Cyber sprint forces two-factor auth into fed government
Massive OPM breach gives OMB the ammo needed to drive PIV use
14 September, 2015
category: Digital ID, Government, Smart Cards
The goal of HSPD-12 more than a decade ago was simple. Federal agencies were to deploy a secure, interoperable identity document for physical access to facilities and logical access to networks and applications.
The actual rollout has been anything but simple. Eleven-years since HSPD-12 was signed and five-years since the White House mandated logical and physical security systems use the PIV, and still half of all federal agencies don’t use the credential. They have issued it … they just don’t use it.

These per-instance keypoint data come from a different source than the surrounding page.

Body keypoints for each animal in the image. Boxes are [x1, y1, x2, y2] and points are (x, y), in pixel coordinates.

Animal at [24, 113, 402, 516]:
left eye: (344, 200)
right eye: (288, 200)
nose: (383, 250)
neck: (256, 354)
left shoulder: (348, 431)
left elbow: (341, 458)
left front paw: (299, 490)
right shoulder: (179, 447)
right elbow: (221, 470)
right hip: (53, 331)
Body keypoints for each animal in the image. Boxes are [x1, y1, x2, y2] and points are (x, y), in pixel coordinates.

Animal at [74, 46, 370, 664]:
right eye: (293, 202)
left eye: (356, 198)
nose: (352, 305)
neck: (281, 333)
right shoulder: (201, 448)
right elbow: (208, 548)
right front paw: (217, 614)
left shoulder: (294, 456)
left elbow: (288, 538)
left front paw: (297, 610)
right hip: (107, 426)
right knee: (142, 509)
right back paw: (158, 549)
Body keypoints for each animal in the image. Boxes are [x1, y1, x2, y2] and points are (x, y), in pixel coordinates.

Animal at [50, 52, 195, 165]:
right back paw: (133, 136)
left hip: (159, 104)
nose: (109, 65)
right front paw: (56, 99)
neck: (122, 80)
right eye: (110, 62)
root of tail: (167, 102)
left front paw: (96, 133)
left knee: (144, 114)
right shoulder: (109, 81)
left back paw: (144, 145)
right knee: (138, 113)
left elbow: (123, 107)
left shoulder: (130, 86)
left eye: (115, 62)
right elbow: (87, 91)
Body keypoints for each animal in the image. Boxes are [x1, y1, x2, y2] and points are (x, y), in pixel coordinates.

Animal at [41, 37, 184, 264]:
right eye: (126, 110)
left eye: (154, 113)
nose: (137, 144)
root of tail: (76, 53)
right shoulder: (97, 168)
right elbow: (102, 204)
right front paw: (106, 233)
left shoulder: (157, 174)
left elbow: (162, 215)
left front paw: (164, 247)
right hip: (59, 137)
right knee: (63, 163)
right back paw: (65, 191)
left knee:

The smart cards are in the hands of more than 90% of agency personnel, but agencies are still bucking the actual use of the card. A White House Office of Management and Budget (OMB) report released in 2015 showed that just 42% of federal agency employees – outside of the DOD – were using the PIV for access to secure networks and applications. The White House Office of Personnel Management (OPM) – the target of a massive data breach where more than 25 million current and past government employees had their personal information stolen – was one of the worst offenders. In 2013 no OPM employees were using PIV for logical access, and at the end of 2014, that number had climbed to only 1%.

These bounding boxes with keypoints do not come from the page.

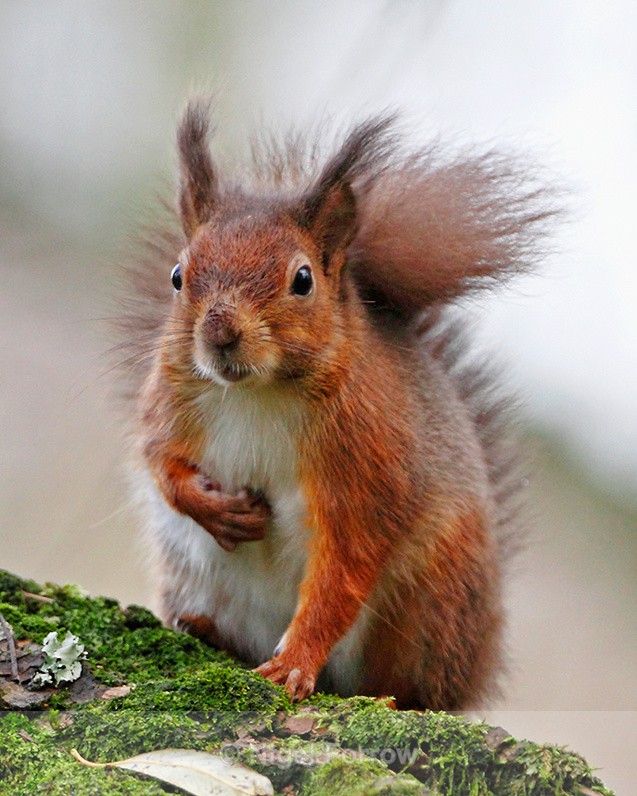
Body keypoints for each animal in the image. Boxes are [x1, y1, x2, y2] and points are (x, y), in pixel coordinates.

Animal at [116, 99, 553, 710]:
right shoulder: (170, 403)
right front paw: (218, 509)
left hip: (426, 599)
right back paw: (205, 628)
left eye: (302, 280)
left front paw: (294, 665)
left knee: (412, 683)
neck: (258, 392)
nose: (220, 333)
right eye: (178, 276)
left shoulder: (368, 466)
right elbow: (161, 463)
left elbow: (340, 574)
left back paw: (389, 697)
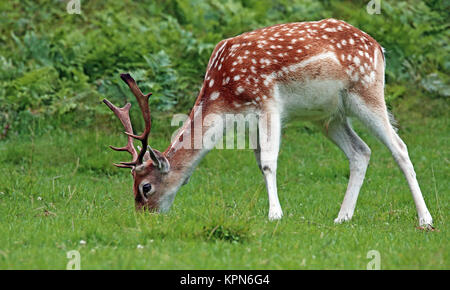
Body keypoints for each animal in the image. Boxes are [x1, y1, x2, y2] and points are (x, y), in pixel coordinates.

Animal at [103, 18, 434, 229]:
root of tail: (379, 47)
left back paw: (425, 220)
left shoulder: (268, 101)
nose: (144, 218)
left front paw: (275, 214)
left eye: (145, 187)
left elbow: (269, 161)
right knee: (361, 151)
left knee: (399, 147)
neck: (224, 95)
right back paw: (342, 217)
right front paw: (275, 210)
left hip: (367, 90)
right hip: (329, 117)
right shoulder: (249, 121)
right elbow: (259, 160)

The records reportedly were stolen in more than one breach. One of those breaches was linked to a contractor’s user name and password being hacked while another was linked to a “zero-day bug” that lived in the system.
In the wake of the OPM breach, federal agencies started a “30-day cyber sprint” to beef up cybersecurity mandated by OMB. A primary goal of the sprint was to accelerate implementation of multi-factor authentication, especially for privileged users.
“Intruders can easily steal or guess usernames and passwords and use them to gain access to Federal networks, systems, and data. Requiring the utilization of a Personal Identity Verification (PIV) card or alternative form of multi-factor authentication can significantly reduce the risk of adversaries penetrating Federal networks and systems,” according to a white house statement.
Privileged users, of which there are more than 134,000 across the government, possess elevated access to federal systems and are the ones that enable other employees’ access to different systems. For example, if a new employee needs access to a cloud-based app for accounting, a privileged user will be the one to enable that access. At the time of the OPM breach, eighteen agencies did not mandate that privileged users login using PIV authentication.
The cyber sprint concluded in mid-July and OMB officials reported an increased use of multi-factor authentication for privileged users.
While enabling PIV for privileged users is a key cybersecurity measure, OMB is pushing that more agencies start to use the smart card across the board. “We’re not doing so well with the deployment of PIV and strong authentication,” says Trevor Rudolph, chief of the Cyber and National Security Unit in the Office of E-Government and IT at OMB. “Agencies need a carrot to help get PIV implemented and we’re deploying the resources to the agencies to solve these problems.”
Agencies are not doing so well with the deployment of PIV and strong authentication. They need a carrot to help get PIV implemented
Technically this isn’t anything new. In 2011, OMB issued a memorandum stating that all new purchases dealing with physical or logical access needed to be HSPD-12 compliant. Still, many federal agencies rolled their eyes at the mandate and kept doing what they had been doing.